We launched an appeal in our sister paper, The Spalding Guardian, to help Dakota Read’s mum, Paula Wheeldon, buy an eye gaze machine costing £5,600.
Dakota is so desperate to talk at the moment. My biggest fear was that she was going to lose interest and then give up on wanting to speak. It was just a complete miracle that you guys have done this so we can get her own machine.Mum Paula Wheeldon
The machine will translate Dakota’s gaze into the spoken word and can be set up to give Dakota a unique synthetic voice, likely to be based on that of her mum and big sister Lachan. When we launched the appeal on March 31, Paula told us: “I just look forward to the day when I hear Dakota’s first words.”
Paula had already been promised £1,800 before we launched our appeal.
Readers dug deep and then Holbeach-based Chosen Charity shop weighed in with a whopping £3,000 cheque to complete the appeal in one go.
The charity’s joint manager, Iris Boland, read Dakota’s moving story and all of the volunteers voted for the big donation going to Dakota. Iris broke the news on Paula’s 47th birthday and it put Dakota’s mum on cloud nine.
Paula told us: “It’s absolutely fantastic. I don’t think it’s sunk in yet. It’s my birthday today and I’ll certainly remember this birthday for a long time to come.
“Dakota is so desperate to talk at the moment. My biggest fear was that she was going to lose interest and then give up on wanting to speak.
“It was just a complete miracle that you guys have done this so we can get her own machine.
“It’s a great thing that people have done and I want to thank everyone who donated.”
Dakota has quadriplegic dystonic cerebral palsy and, throughout the little girl’s life, Paula has longed for the day when she truly knows what Dakota is thinking and no longer has to rely on her “talking with her eyes”.
Paula will place an order for the machine tomorrow, just two days before Dakota’s 12th birthday.
It will take about 28 days for the machine to arrive and then Dakota can practice until she is accomplished enough to speak – and to send emails.
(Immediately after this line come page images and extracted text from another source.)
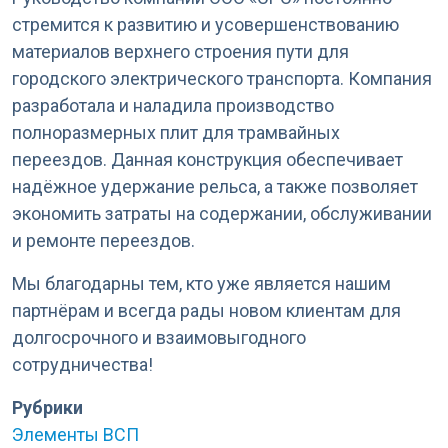
стремится к развитию и усовершенствованию
материалов верхнего строения пути для
городского электрического транспорта. Компания
разработала и наладила производство
полноразмерных плит для трамвайных
переездов. Данная конструкция обеспечивает
надёжное удержание рельса, а также позволяет
экономить затраты на содержании, обслуживании
и ремонте переездов.
Мы благодарны тем, кто уже является нашим
партнёрам и всегда рады новом клиентам для
долгосрочного и взаимовыгодного
сотрудничества!
Рубрики
Элементы ВСП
Some of the people who have made the family’s dreams come true met Dakota and Paula to celebrate.
They included representatives from Chosen Charity and Spalding Lions, who donated £1,000 of the original £1,800 pledged personally to Paula.
Chosen Charity has raised many thousands of pounds for good causes chosen by its volunteers.
“We do it on a democratic vote,” said Iris. “We are a local, Holbeach charity. We have 16 dedicated volunteers and they all give their time for free. We have wonderful support from the people of Holbeach bringing in their donations and purchasing from our shop in Fleet Street.”
Sally Sneath said Spalding Lions were glad to help because Dakota has been locked inside herself and the eye gaze machine will free her.
“I think this will make a huge difference to Dakota,” said Sally.
“She is a lovely little girl and she knows exactly what you are saying to her. I just think it’s fantastic that she will be able to express her thoughts and let everybody know what she wants.”
The Lincs Free Press Children’s Fund set the ball rolling with a £500 donation and the Rotary Club of South Holland gave £250.
Rotarian Peter Kite told us: “We wish you all success in this project.”
Individual donations from readers brought in some £370 and we are extremely grateful to them.
The balance that is left over from the Chosen Charity donation will go into the Lincs Free Press Children’s Fund, which exists to benefit children who are in genuine need throughout our circulation area.
On Friday a gentleman kindly donated a further £5 to the Lincs Free Press Children’s Fund, saying it could go to help other children now our appeal for Dakota is completed.
• One of our readers who has experience of eye gaze technology suggested the NHS might meet Dakota’s needs by prescribing a machine.
Mum Paula Wheeldon checked that out with NHS officials in Lincoln, but says she ruled it out after learning Dakota would have to demonstrate proficiency on any such machine before one could be prescribed.
Paula says Dakota uses an eye gaze machine at her special school in Lincoln, but her time on it is very restricted because it is shared by a number of pupils.
She believes only by having a similar machine at home will Dakota become “proficient” in its use and one day her practice will pay off when she is able to speak aloud for the very first time.